Vivere una realtà indubbiamente difficile come quella che è costretta a subire la città cui appartengo, non è riuscita, comunque, a farmi sentire vittima del sistema, di un destino, che, in fondo, ci è stato mal cucito addosso. Spesso si associa Taranto all’ex Ilva, alle numerose morti causate dal Mostro che nutre e avvelena i suoi figli, dimenticandosi che la Città dei Due Mari è stata ed è anche altro. Capitale della Magna Grecia, culla della scuola pitagorica, unica città spartana del mondo; Taranto del Tempio Dorico, delle necropoli greco-romane, delle cripte e degli ipogei, del romanico, del barocco e perfino del gotico. Taranto che non si arrende. L’indubbio e abbagliante splendore della mia terra è per me linfa vitale, è ispirazione costante, è respiro, incondizionato amore che illumina i miei versi e tutto ciò che metto su carta. “Scrivere fa un po’ morire”? La scrittura ha bisogno di affrontare il limite, di vederlo in faccia. Cedere a questa debolezza è la forza della parola scritta. A Taranto, come in qualsiasi altro posto del mondo.
Nel tuo ultimo romanzo “Come nel ventre di una madre” racconti di una persona in coma e scrivi che il coma ricorda il caldo silenzio del ventre materno. Vuoi aggiungere qualcosa?
Il grembo materno è simbolo di protezione e rigenerazione e ho immaginato che Eleonora, nel suo stato di coma, potesse, in qualche modo, sentirne tutto l’originario calore, provarne lo stesso conforto, rientrando, in maniera simbolica, in quel liquido amniotico dove tutto ebbe inizio.
Mi ha colpito leggendo il romanzo questa frase: ” Le cicatrici degli amori che non abbiamo mai compreso e che ci hanno fatto male, quelli che ci hanno fatto vivere d’interrogativi per anni”… Eppure il tuo libro mi è sembrato voler descrivere molto di più di una semplice situazione ospedaliera. Mi sbaglio o dietro c’è il tentativo di descrivere “il funerale delle emozioni” del nostro tempo?

# [Riquadri di delimitazione con punti chiave]

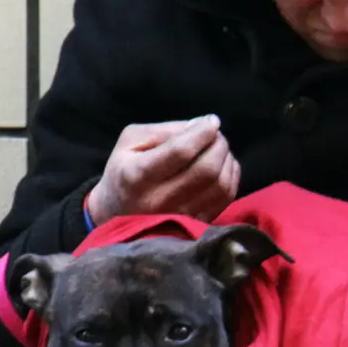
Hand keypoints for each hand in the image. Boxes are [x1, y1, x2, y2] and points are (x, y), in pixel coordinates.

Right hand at [86, 116, 240, 223]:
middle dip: (218, 144)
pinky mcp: (194, 225)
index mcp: (138, 175)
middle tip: (216, 135)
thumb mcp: (131, 141)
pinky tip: (223, 166)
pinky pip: (225, 199)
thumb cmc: (124, 171)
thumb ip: (165, 130)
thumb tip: (202, 125)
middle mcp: (159, 201)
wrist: (116, 213)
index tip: (211, 121)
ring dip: (227, 160)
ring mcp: (179, 217)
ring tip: (219, 148)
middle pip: (206, 169)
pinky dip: (231, 177)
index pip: (180, 151)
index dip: (202, 132)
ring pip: (220, 185)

# [Consegna]
Prosegui il testo su Taranto e sul romanzo «Come nel ventre di una madre» a partire dall'ultima frase riportata.

# [Risposta]
In realtà il mio romanzo non descrive “una semplice situazione ospedaliera” anche se, parte dell’ambientazione, è quella. Uno dei personaggi, Tommaso, ci lavora; Eleonora e la piccola Nadia, in terapia intensiva, sono costrette a rimanerci per un lungo periodo di tempo; Caterina ci muore. “Come nel ventre di una madre” è un romanzo che narra anche i numerosi errori di una società malata dove spesso, i sentimenti e le emozioni, il bisogno “dell’altro”, scivolano nella coltre del silenzio e dell’indifferenza.
Oggi la follia sembra vestire gli abiti della freddezza e della razionalità e la protagonista del tuo romanzo è un personaggio in lotta con i propri demoni. Quali sono state le suggestioni da cui hai tratto ispirazione nella tua carriera poetica e nel tuo romanzo?
In realtà, Eleonora è l’espediente narrativo per raccontare, parallelamente alla sua, le storie di ben altri personaggi, tutti ugualmente importanti nel mio romanzo. Citando Oscar Wilde “Ognuno è il demone di se stesso e rende il mondo il suo inferno”. Da questo inferno, spesso la mia letteratura attinge, necessità interiore, anzi intima, profondissima di scrivere versi e storie.